Ms. Wildanger’s introduction to fostering children came from her godmother Shirley McCarthy, who lives nearby and has been fostering children since Elexis was a young girl. Ms. Wildanger resolved that as soon as she had her own family and the means to support foster children, she would continue her godmother’s work.

She described a flexible DCF system that allows foster homes to take kids for undetermined lengths of time with a goal of reuniting kids with birth families, and gives preference to foster families in adoption cases.

Wildanger’s family is on a list that DCF calls if children come in after hours or need an emergency placement: “In 14 years of doing this, I think I’ve had two [emergency] calls. It breaks my heart, because these kids go from home to home.” She has taken in a 6-week-old baby that had six placements, a new home every week.

“It’s awful,” she said, “and it’s scary, and it’s heartbreaking to give kids back, but this is something we need to do. The benefits outweigh the risk and the heartache, when you can look at what you’ve done for them in the year or the six weeks; you’ve had them out of situations where they never had arms around them or a clean diaper. I give them to their homes with tears in my eyes. We still FaceTime with one kid we had for a little over two years, and I’m close to his adoptive mom,” she said.”

“In July and August I get calls every Friday to take at least one, sometimes two, children. We need foster parents. I’ve been called more this year than any I remember,” she said.

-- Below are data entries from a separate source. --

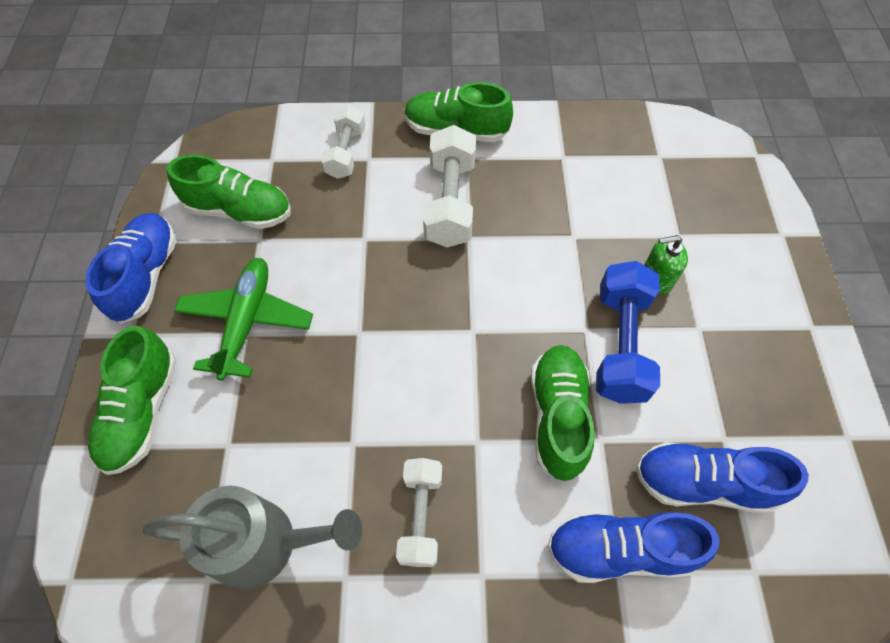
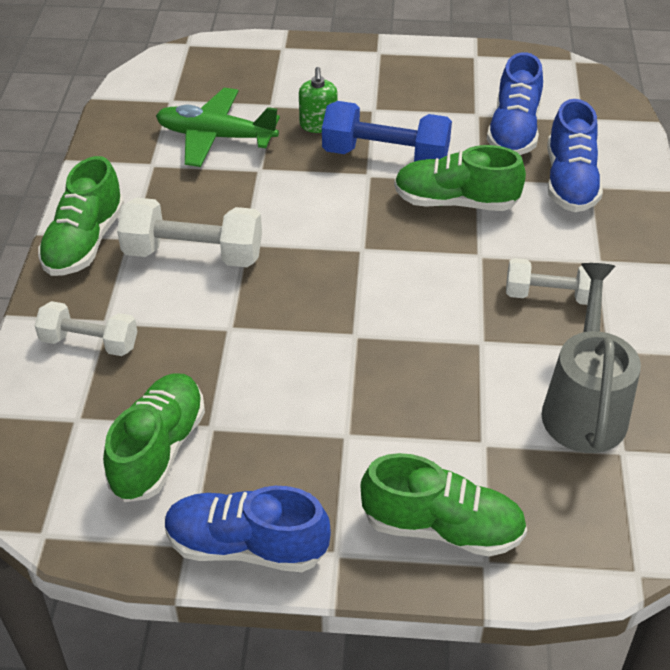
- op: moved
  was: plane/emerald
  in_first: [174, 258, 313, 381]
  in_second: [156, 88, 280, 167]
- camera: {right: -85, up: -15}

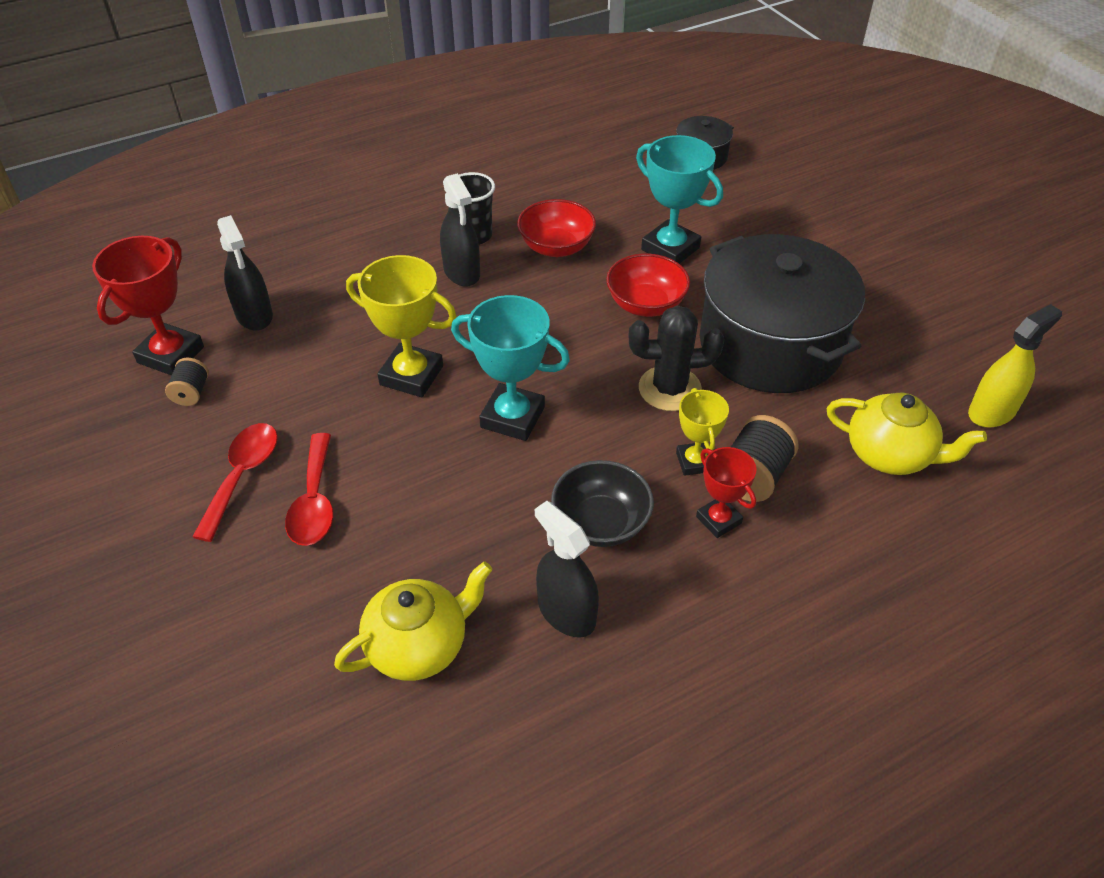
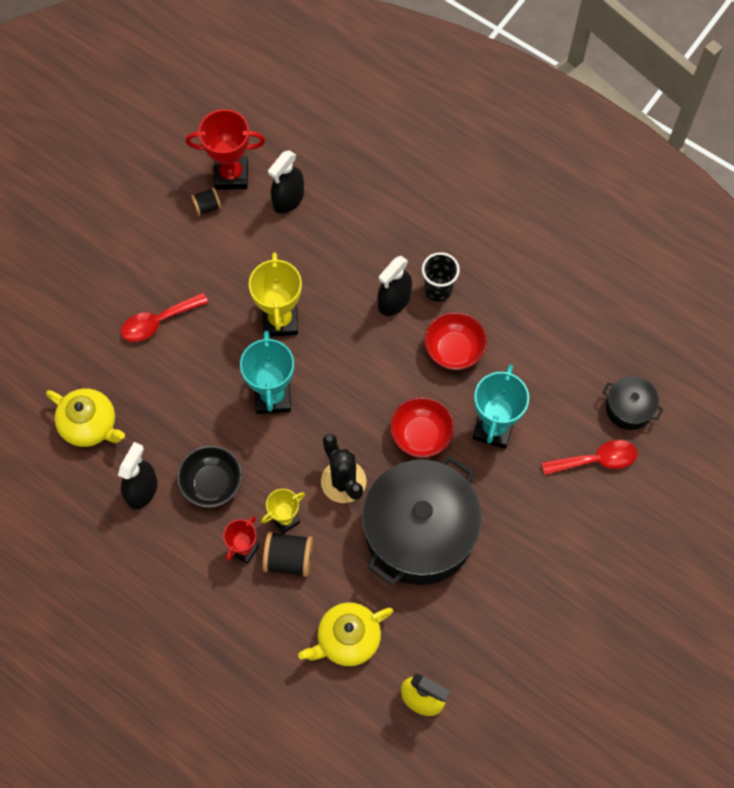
- op: moved
  was: tablespoon/scarlet
  in_first: [192, 423, 278, 542]
  in_second: [541, 440, 638, 475]
- op: turned
  was: tea pot/yellow
  in_first: [827, 393, 987, 475]
  in_second: [298, 602, 393, 666]
  clockwise: 60
- camera: {right: 65, up: 20}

Elexis remembers a robust foster-care community on the Island when her godmother was active in foster care. “We used to have really great time. There were at least 10 active foster families who would celebrate Christmas and have beach parties. I’m networking, trying to get that back together,” she said.

Ms. Wildanger has seen the heart of the Island at work. “I’ll put a message on Facebook saying I need clothes or something else,” she said, “and when I come home from work, there are things at my door. Awesome!

“DCF only needs three families to come to the Island and do training for foster care,” she continued. “We have one family now. If we can get two more or even one more family, I’m sure they’ll do it. It’s a job we can all do. If I can do it, anyone can. You don’t have to have to have a big, beautiful house, or be married. You just have to have a big heart,” she said.